Home cooks are unfortunately plagued by clumps of spices, but why does it happen and what can you do about it? The best way to prevent spices from clumping is to keep them away from moisture. As moisture accumulates, it will bind the spices together slowly and solidify them. For a better experience, we recommend replacing the shaker cap with an airtight lid. Discover how you can get rid of this problem for good below!
How Do Spices Clump?
The “how” is more important than the “why.” Once you understand how spices clump, you can apply this principle to any powdered food. Moisture is the only factor responsible for clumping. The moisture in the air can take a heavy toll on fine powders like spices and seasoning blends, even when they’re visible. A seasoning consists of small, crystal-like particles cascading over each other with very small gaps between them. These gaps are what keep the powder free-flowing.
Powder particles are bonded together when they are exposed to moisture, such as when shaking the container over a steaming pot. You might only see isolated clumps around the spice’s surface with lighter exposures, but as more water molecules fill in, the spice will eventually firm up and solidify.
Depending on the ingredient, different spices clump at different rates. Some seasonings, like garlic and onion powders, clump up more quickly, while others, like red chili powder, take longer.
The Role Of Anti-Caking Agents
When discussing commercial ingredients, you might have heard the term anti-caking agent. Anti-caking agents are ingredients that absorb excess moisture or chemicals that coat ingredients to make them water-resistant. Initially, complaints about clumped spices were very common, hurting powdered products’ reputation. It wasn’t a quality problem, but rather a storage problem that caused brands to clump up – and this was not the fault of the brand, but rather of the storage system!
It is inevitable that moisture will creep inside and bind with powders when they are improperly stored. Keeping your spices in an airtight jar won’t prevent them from clumping, especially if you live in a humid climate. Spice manufacturers began adding anti-caking agents to address this issue.
Some anti-caking agents are also used in cosmetics and other industrial products. There are over 18 types of anti-caking agents. Aluminosilicate sodium is the most common powder in the food industry, including spices.
In other words, you should try to avoid anti-caking agents whenever possible, as they are chemicals that your body doesn’t need. Most food-grade agents are approved by numerous health agencies, but in a growing health-conscious world, you should have the choice! What can you do to prevent homemade spice blends from clumping? Enter: best practices!
Best Practice For Storage
You can reduce or eliminate clumps in any spice blend by following these best practices!
1. Replacing The Cap
The first thing you need to do is get rid of the perforated cap that comes with most spice containers. Spice shaker caps may look convenient, but they will only ruin the quality of spices! As you shake the bottle over a steaming pot, you invite moisture inside. If you do this several times, it will quickly seize up. The perforated cap should be replaced with one that protects the spices from the environment.

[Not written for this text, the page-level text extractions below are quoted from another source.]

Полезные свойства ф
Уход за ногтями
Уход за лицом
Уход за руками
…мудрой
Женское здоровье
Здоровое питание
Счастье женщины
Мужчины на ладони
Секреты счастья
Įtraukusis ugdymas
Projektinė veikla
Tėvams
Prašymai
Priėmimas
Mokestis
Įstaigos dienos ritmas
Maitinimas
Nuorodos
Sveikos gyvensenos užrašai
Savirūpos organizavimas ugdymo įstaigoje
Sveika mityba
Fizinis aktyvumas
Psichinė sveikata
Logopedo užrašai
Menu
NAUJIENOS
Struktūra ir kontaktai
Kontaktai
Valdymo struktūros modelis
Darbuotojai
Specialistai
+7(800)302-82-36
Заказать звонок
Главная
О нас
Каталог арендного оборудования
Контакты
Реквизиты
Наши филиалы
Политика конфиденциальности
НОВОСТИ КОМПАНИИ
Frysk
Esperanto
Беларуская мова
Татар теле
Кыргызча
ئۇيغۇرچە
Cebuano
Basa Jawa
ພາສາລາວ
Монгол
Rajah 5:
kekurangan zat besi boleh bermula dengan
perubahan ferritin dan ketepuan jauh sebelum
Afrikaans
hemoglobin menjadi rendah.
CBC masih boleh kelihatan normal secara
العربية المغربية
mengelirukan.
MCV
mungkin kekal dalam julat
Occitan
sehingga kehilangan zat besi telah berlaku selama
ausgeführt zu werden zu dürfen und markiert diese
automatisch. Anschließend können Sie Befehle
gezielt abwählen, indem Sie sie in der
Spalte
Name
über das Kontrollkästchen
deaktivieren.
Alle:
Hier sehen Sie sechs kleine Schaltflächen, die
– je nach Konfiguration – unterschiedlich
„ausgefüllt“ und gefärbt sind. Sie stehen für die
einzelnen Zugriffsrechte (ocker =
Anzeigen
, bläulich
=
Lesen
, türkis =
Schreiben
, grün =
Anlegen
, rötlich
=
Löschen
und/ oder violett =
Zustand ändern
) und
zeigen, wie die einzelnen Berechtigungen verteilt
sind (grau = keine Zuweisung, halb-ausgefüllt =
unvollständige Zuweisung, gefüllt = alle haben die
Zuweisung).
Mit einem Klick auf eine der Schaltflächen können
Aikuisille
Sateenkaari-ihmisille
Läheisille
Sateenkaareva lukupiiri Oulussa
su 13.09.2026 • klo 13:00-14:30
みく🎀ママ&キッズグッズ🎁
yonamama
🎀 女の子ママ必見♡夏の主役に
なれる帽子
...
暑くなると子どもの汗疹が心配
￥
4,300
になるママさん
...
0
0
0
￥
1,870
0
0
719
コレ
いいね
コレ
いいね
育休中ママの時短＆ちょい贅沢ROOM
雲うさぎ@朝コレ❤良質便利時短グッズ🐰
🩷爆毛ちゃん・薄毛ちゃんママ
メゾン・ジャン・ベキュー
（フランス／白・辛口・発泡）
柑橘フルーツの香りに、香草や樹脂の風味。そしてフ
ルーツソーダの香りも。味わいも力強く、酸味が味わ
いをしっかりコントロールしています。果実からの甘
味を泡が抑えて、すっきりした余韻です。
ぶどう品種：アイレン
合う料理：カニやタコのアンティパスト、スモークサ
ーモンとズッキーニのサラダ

There is moisture everywhere, and most spices have a shelf life of about 1–2 years. If you keep them in a separate cabinet, chances are they will still accumulate moisture and clump up, because they are perforated. Your spices are literally just one rainy, humid day away from ruin! Use airtight glass containers instead of plastic containers for most seasonings if you prefer to use your own containers. This will increase shelf life and quality.
2. Quick Usage
The most common mistake people make is to leave the container cap open until the food has been cooked. Getting a hold of the spices and keeping them away from the heat will go a long way in ensuring the quality of the spices.
Taking out a bit of the spices and resealing the container is the best way to use them – then your spices can be used as you normally would. Leaving the cap open during cooking will not only invite moisture, but also cause spills if stray water drops fall from the boiling pot.
3. Ventilate Your Kitchen
To avoid clumps, a simple tip is to ensure that your kitchen is properly ventilated. This is just as important as any of our other best practices. Cooking will drastically change the moisture level in your kitchen – perhaps even enough to affect improperly stored spices.
You can prevent moisture from building up when you cook by opening a window or turning on the exhaust. The powdered spices should also be kept in a cabinet that remains cool and dark, preferably one that isn’t near the stove.
Here are some questions we thought you may have now that you know how to keep spices from clumping.
Can you grind clumped-up spices?
It is possible to break down the seasoning using a food processor if there aren’t too many lumps. Check the spices for lumps after grinding them for 10–15 seconds, then transfer them to an airtight container.
Are clumped spices a sign of spoilage?
Changes in spice texture may not just be the result of moisture exposure. Spices can sometimes clump up and even form web-like clumps if they go bad. This can also indicate an infestation. If you see drastic changes in spices, you should always discard them.